• [WRITTEN TASK 1]: Reproduce the lines of the rows starting with the line with "[Unreleased]: https://github.com/dahlend/kete/tree/main" and going on through the line with "[1.0.1]: https://github.com/dahlend/kete/releases/tag/v1.0.1", swapping "github.com" for "gitlab.com" and keeping everything else unchanged.

The Law and Photography - Outdoors


With more and more people becoming ‘street’ photographs whether deliberately, or not in some cases, it might be wise to re-cap some of the generally held beliefs, misunderstandings and myths surrounding legality of taking photographs in public places. Many People are very shy of taking snaps out of doors now and they do not have to be. You have to be doing something very exceptional to actually break the law.

Some history. Lets start by looking at this from the police’s point of view. A few years ago when so called terrorism threats seemed to be at their highest the police on our streets got rightly jumpy. There were incidents of completely law abiding citizens being stopped and even arrested for perfectly innocent private or domestic photography – not even for financial gain – just taking pictures for themselves, often of themselves. You may remember the case of the BBC Journalist who was ’stopped’ for taking a photograph of St Pauls Cathedral one pleasant Summer evening. In many ways we have him to thank for drawing these over reactions to public attention as he did not go quietly. Around that time, ten years or so ago, many people were being unlawfully harassed by the police and other law ‘enforcement organisations’. This happens much less now. You are more likely to have trouble with poorly informed members of the public which can be more dangerous.

Most of the police’s excess zealotry revolved around the Section 44 Stop and Search when extended under the Terrorism Act. This still exist but has been softened somewhat in view of the large number of wholly unjustifiable cases of ‘stopping’ the general public and the resultant outcry.

Clearly Stop & Search powers are something which the police need particularly in certain parts of London to deal with their unending battle against knife and gun crime which thrives on the trafficking of illegal drugs mostly amongst ethnic populations. However you and I are more concerned with the possibilities of being stopped for a suspected Terror offence because you might be carrying suspicious looking hand luggage (camera cases) or wondering around seemingly lost looking up at buildings or have pointed a camera at a police man from very close range. To stop you now, the police really do have to have a good reason and even then their hands are tied. I must presume that the persons I am addressing (you) are not terrorists of any kind and don’t expect to become one in the near future. Therefore I will return to what the police can tell us we can or cannot do in a moment. Generally they are the more reliable component in this equation. They too are governed by Laws.

• [RECORDS SUPPLIED]:

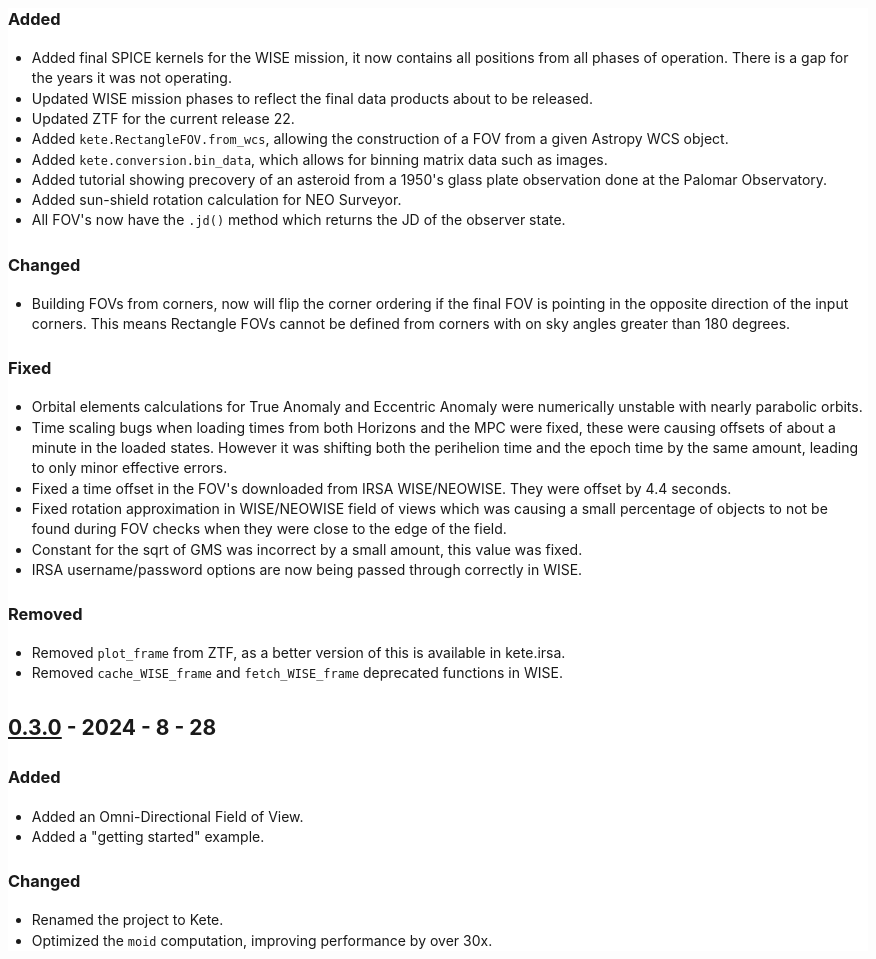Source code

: ### Added

- Added final SPICE kernels for the WISE mission, it now contains all positions from
  all phases of operation. There is a gap for the years it was not operating.
- Updated WISE mission phases to reflect the final data products about to be released.
- Updated ZTF for the current release 22.
- Added `kete.RectangleFOV.from_wcs`, allowing the construction of a FOV from a given
  Astropy WCS object.
- Added `kete.conversion.bin_data`, which allows for binning matrix data such as images.
- Added tutorial showing precovery of an asteroid from a 1950's glass plate observation
  done at the Palomar Observatory.
- Added sun-shield rotation calculation for NEO Surveyor.
- All FOV's now have the `.jd()` method which returns the JD of the observer state.

### Changed

- Building FOVs from corners, now will flip the corner ordering if the final FOV is
  pointing in the opposite direction of the input corners. This means Rectangle FOVs
  cannot be defined from corners with on sky angles greater than 180 degrees.

### Fixed

- Orbital elements calculations for True Anomaly and Eccentric Anomaly were numerically
  unstable with nearly parabolic orbits.
- Time scaling bugs when loading times from both Horizons and the MPC were fixed, these
  were causing offsets of about a minute in the loaded states. However it was shifting
  both the perihelion time and the epoch time by the same amount, leading to only minor
  effective errors.
- Fixed a time offset in the FOV's downloaded from IRSA WISE/NEOWISE. They were offset
  by 4.4 seconds.
- Fixed rotation approximation in WISE/NEOWISE field of views which was causing a small
  percentage of objects to not be found during FOV checks when they were close to the
  edge of the field.
- Constant for the sqrt of GMS was incorrect by a small amount, this value was fixed.
- IRSA username/password options are now being passed through correctly in WISE.

### Removed

- Removed `plot_frame` from ZTF, as a better version of this is available in kete.irsa.
- Removed `cache_WISE_frame` and `fetch_WISE_frame` deprecated functions in WISE.


## [0.3.0] - 2024 - 8 - 28

### Added

- Added an Omni-Directional Field of View.
- Added a "getting started" example.

### Changed

- Renamed the project to Kete.
- Optimized the `moid` computation, improving performance by over 30x.


[Unreleased]: https://github.com/dahlend/kete/tree/main
[2.1.4]: https://github.com/dahlend/kete/releases/tag/v2.1.4
[2.1.3]: https://github.com/dahlend/kete/releases/tag/v2.1.3
[2.1.2]: https://github.com/dahlend/kete/releases/tag/v2.1.2
[2.1.1]: https://github.com/dahlend/kete/releases/tag/v2.1.1
[2.1.0]: https://github.com/dahlend/kete/releases/tag/v2.1.0
[2.0.0]: https://github.com/dahlend/kete/releases/tag/v2.0.0
[1.1.0]: https://github.com/dahlend/kete/releases/tag/v1.1.0
[1.0.8]: https://github.com/dahlend/kete/releases/tag/v1.0.8
[1.0.7]: https://github.com/dahlend/kete/releases/tag/v1.0.7
[1.0.6]: https://github.com/dahlend/kete/releases/tag/v1.0.6
[1.0.5]: https://github.com/dahlend/kete/releases/tag/v1.0.5
[1.0.4]: https://github.com/dahlend/kete/releases/tag/v1.0.4
[1.0.3]: https://github.com/dahlend/kete/releases/tag/v1.0.3
[1.0.2]: https://github.com/dahlend/kete/releases/tag/v1.0.2
[1.0.1]: https://github.com/dahlend/kete/releases/tag/v1.0.1
[1.0.0]: https://github.com/dahlend/kete/releases/tag/v1.0.0
[0.3.0]: https://github.com/dahlend/kete/releases/tag/v0.3.0
[0.2.5]: https://github.com/dahlend/kete/releases/tag/v0.2.5
[0.2.4]: https://github.com/dahlend/kete/releases/tag/v0.2.4
[0.2.3]: https://github.com/dahlend/kete/releases/tag/v0.2.3
[0.2.2]: https://github.com/dahlend/kete/releases/tag/v0.2.2
[0.2.1]: https://github.com/dahlend/kete/releases/tag/v0.2.1
[0.2.0]: https://github.com/dahlend/kete/releases/tag/v0.2.0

• [WRITTEN TASK 2]: Write the next part of the text on photography law outdoors, picking up from where it stops.

• [WRITTEN REPLY 1]:
[Unreleased]: https://gitlab.com/dahlend/kete/tree/main
[2.1.4]: https://gitlab.com/dahlend/kete/releases/tag/v2.1.4
[2.1.3]: https://gitlab.com/dahlend/kete/releases/tag/v2.1.3
[2.1.2]: https://gitlab.com/dahlend/kete/releases/tag/v2.1.2
[2.1.1]: https://gitlab.com/dahlend/kete/releases/tag/v2.1.1
[2.1.0]: https://gitlab.com/dahlend/kete/releases/tag/v2.1.0
[2.0.0]: https://gitlab.com/dahlend/kete/releases/tag/v2.0.0
[1.1.0]: https://gitlab.com/dahlend/kete/releases/tag/v1.1.0
[1.0.8]: https://gitlab.com/dahlend/kete/releases/tag/v1.0.8
[1.0.7]: https://gitlab.com/dahlend/kete/releases/tag/v1.0.7
[1.0.6]: https://gitlab.com/dahlend/kete/releases/tag/v1.0.6
[1.0.5]: https://gitlab.com/dahlend/kete/releases/tag/v1.0.5
[1.0.4]: https://gitlab.com/dahlend/kete/releases/tag/v1.0.4
[1.0.3]: https://gitlab.com/dahlend/kete/releases/tag/v1.0.3
[1.0.2]: https://gitlab.com/dahlend/kete/releases/tag/v1.0.2
[1.0.1]: https://gitlab.com/dahlend/kete/releases/tag/v1.0.1

• [WRITTEN REPLY 2]:
What can we photograph in Public places? Truth is we have a pretty freehand. By Public I mean not Private – remember there is no such thing as Common Land as every inch of the UK belongs to somebody. There are also a lot of private places, which look public but are not. Owners of properties (or their appointed staff) can ask you to stop taking pictures and if you don’t, can ask you to leave, or eject you (maybe) or more likely get the police to do so. Some typical areas that are technically out of bounds include shopping precincts, cafes, pubs, restaurants, cinemas, theatres, the railway and the underground even just shops etc. That is not to say you can’t take pictures there it is just that the owners can ask you to stop. If you intend to do some photography in such places best to ask them first and explain why you want to do it and what you have in mind. I wanted to take some pictures in Tesco some years ago, of the fish counter of all things. Always so attractively laid out. The manager seemed positively flattered that someone was interested and was no problem at all.

A great deal of the ground around large fancy modern skyscrapers in London is controlled by the buildings owners even though it looks like public space and is open to the public. Areas around Canary Wharf and other such modern developments are a perfect example. If you fall foul of private restrictions you are likely to come into contact with hired security personel who often can be less polite, shall we say, than the police. Beware such areas. There are even parts around the London Eye that are actually private property but on which the public is allowed, even encouraged, to walk. Places like this can stop you taking pictures – mainly they don’t but be aware you might be stopped. A sensitive area currently seems to be around and into door ways which can be accessed from a public vantage point. Heavies might get nasty if they think you might are casing the joint. Try to avoid these areas and their anger even if in truth you are legal where you are standing. It’s not worth antagonising them they are in defence mode at all times you are just pursuing your hobby – back off. Similarly it is best you are careful when recording what might be the aftermath of a crime or at least a serious incident. The police have every right to impede your access if they are conducting a search of a crime scene as you could disturb vital forensic evidence. That’s what all that blue and white tape is about.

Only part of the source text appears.